JACK O'CONNELL - et le verbe s'est fait chair


Les mots dans le sang de la ville

Loin des codes du très classique roman noir américain, Jack O'Connell détruit la mythologie du genre, et reconstruit un chaos singulier, via la Littérature.
Créateur et "cartographe" méticuleux de Quinsigamond, Jack O'Connell poursuit la chronique d'une cité imaginaire et infernale, spirale urbaine de tous les péchés avec " Et le verbe s'est fait chair " (Ed. Rivages/Thriller). Une imagination diabolique, un style baroque. Eblouissant.
C'est ce qui, le plus souvent, fait du polar un "sous-genre": le manque d'écriture, le non-souci littéraire, la même histoire réécrite cent fois et sans inspiration, et le diktat du "réalisme" contre l'imagination. Mais O'Connell n'est pas tombé dans le piège du thriller classique psalmodique. Il est auteur d'un style singulier -qui est parfois une "conversation" avec le lecteur- et livre des histoires nourries de tout ce que l'imagination peut offrir quand on prend le temps de lui faire confiance. C'est un pari risqué, et réussi, pour un écrivain qui en devient inclassable.
L'auteur développe et multiplie les points de vue, les réflexions sur le Bien et le Mal, brouillant définitivement les réponses, comme une cacophonie hallucinée.

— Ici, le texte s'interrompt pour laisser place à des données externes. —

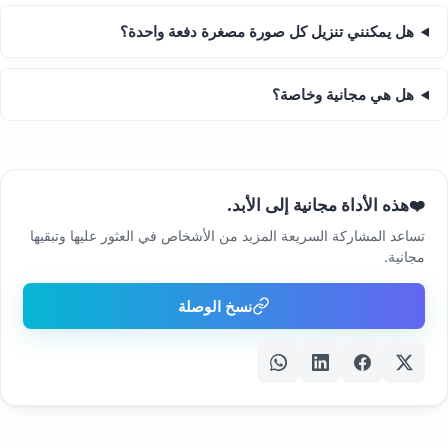
هل يمكنني تنزيل كل صورة مصغرة دفعة واحدة؟
هل هي مجانية وخاصة؟
هذه الأداة مجانية إلى الأبد.
❤️
تساعد المشاركة السريعة المزيد من الأشخاص في العثور عليها وتبقيها
مجانية.
نسخ الوصلة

Et il prévient: "Je décline toute responsabilité dans la scène à laquelle vous assistez (...) A présent regardez attentivement. Ils préparent leurs instruments. Je regrette que vous ne puissiez pas tenir vous même les couteaux; cela vous rendrait la chose infiniment plus tangible".
L'univers incandescent d'O'connell est bâti sur une mosaïque des plus cruelles perversités humaines: toxicomanie, esclavage, barbarie, pornographie... La ville de Quinsigamond concentre tous les péchés, elle est une mauvaise conscience en liberté, terrain glissant et favorable à l'essence criminogène de la société. Les romans d'O'Connell sont des plongées en enfer, dans une ville fantomatique, qui, en rupture avec l'Amérique triomphante, est une géniale invention. Cette ville n'existe pas; elle n'est pas une caricature exagérée d'une grande métropole de la côte Est, mais une monstruosité issue d'une imagination terrifiante.
Et l'on arpente le chaos qui règne à Quinsigamond -"Où un meurtre est comparable à une "conséquence des affaires" (...) une réduction de salaire, ou des heures supplémentaires"-, comme Alice, à travers un miroir auquel chacun aimerait résister. Avec Et le verbe s'est fait chair, O'Connell traque les pouvoirs -occultes, démoniaques ou rédempteurs- des mots. L'histoire est difficile à résumer, comme si l'enfer était fait d'innombrables labyrinthes... Gilrein -persuadé que le monde fonctionne ainsi: "Pour chaque vaccin nous avons concocté deux poisons"- a quitté la police, suite à la mort de sa femme, Ceil, qui traquait une secte des éradicateurs de tout langage écrit. Elle travaillait avec un étrange flic-prêtre, Lacazze; Gilrein, devenu chauffeur de taxi, est en cavale, poursuivi par ceux qui pensent qu'il détient un livre d'une singularité absolue, oeuvre d'art par excellence; le caïd Kroger veut cet ouvrage à tout prix; Otto Langer est torturé par un épouvantable souvenir: l'extermination d'une communauté de juifs à Maisel, en Europe centrale, broyés par une machine infernale... Et le Livre mystérieux, dont tout le monde est en quête, serait lié à cet acte de barbarie...
Gilrein est hanté par les mots du "carnet" de sa défunte femme: "Soit tu vis, soit tu consignes la vie des autres". La volonté de savoir, pour Gilrein, lui vaudra d'avoir la bouche cousue -au sens propre... Selon lui, les voies de Dieu sont surtout "perverses", à défaut d'être impénétrables, et "la folie est toujours une singularité (...) Quand un homme bascule dans l'irrationalité, c'est une chute solitaire, sans précédent. Cette conviction est issue de cette espèce de vérité fulgurante, pressante, parasite, qui siège au fond de l'estomac, sans origine ni fin connue, comme un rédempteur légendaire et finalement condamné".